----- Given records

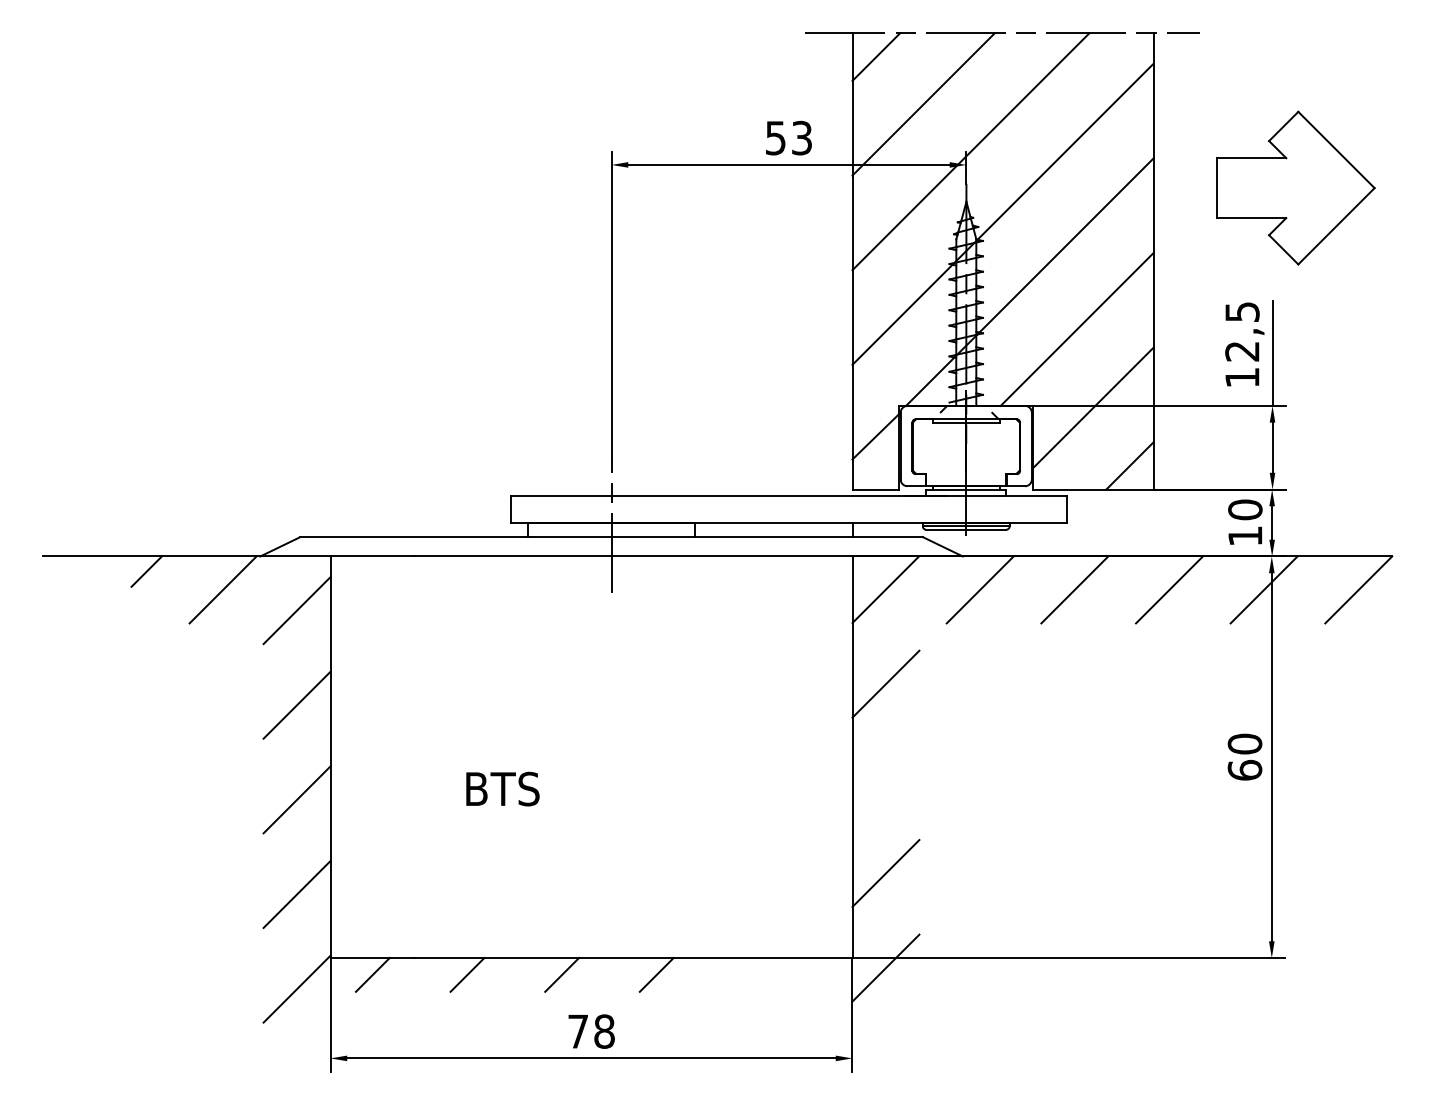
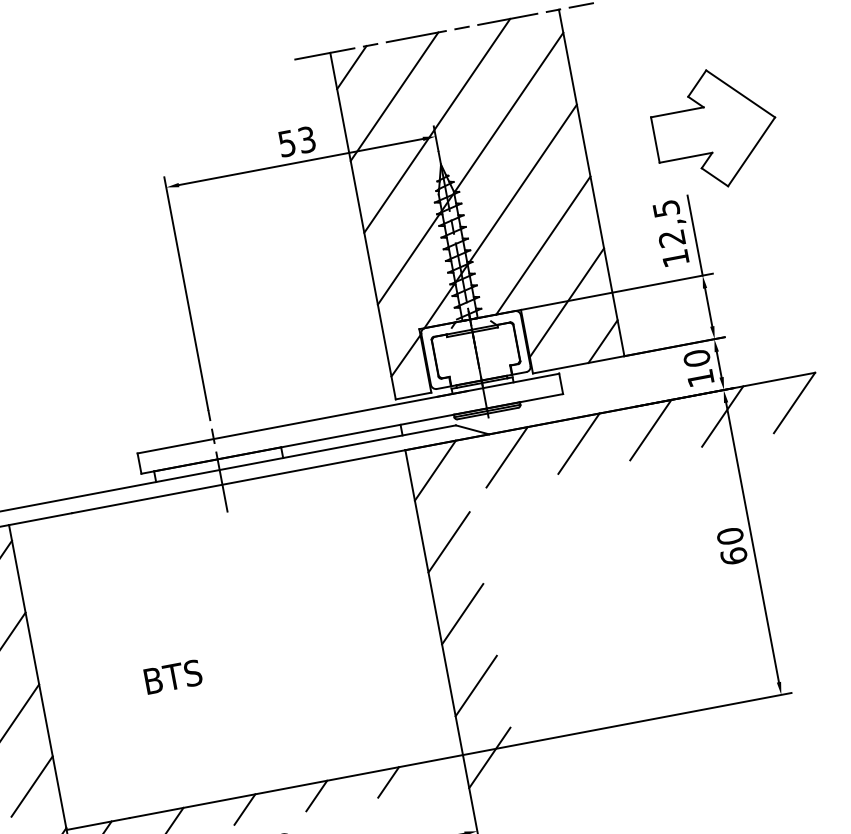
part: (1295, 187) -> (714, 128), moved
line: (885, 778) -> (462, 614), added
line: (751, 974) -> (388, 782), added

----------
----- Given records

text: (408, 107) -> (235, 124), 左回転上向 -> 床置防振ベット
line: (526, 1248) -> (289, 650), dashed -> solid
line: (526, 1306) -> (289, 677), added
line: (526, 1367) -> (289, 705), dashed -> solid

----------

Task instructions
What you give back must be the stretch above, starting at the line with "text: (408, 107)" and ending at the line with "line: (526, 1367)", copied exactly.

Answer section
text: (408, 107) -> (235, 124), 左回転上向 -> 床置防振ベット
line: (526, 1248) -> (289, 650), dashed -> solid
line: (526, 1306) -> (289, 677), added
line: (526, 1367) -> (289, 705), dashed -> solid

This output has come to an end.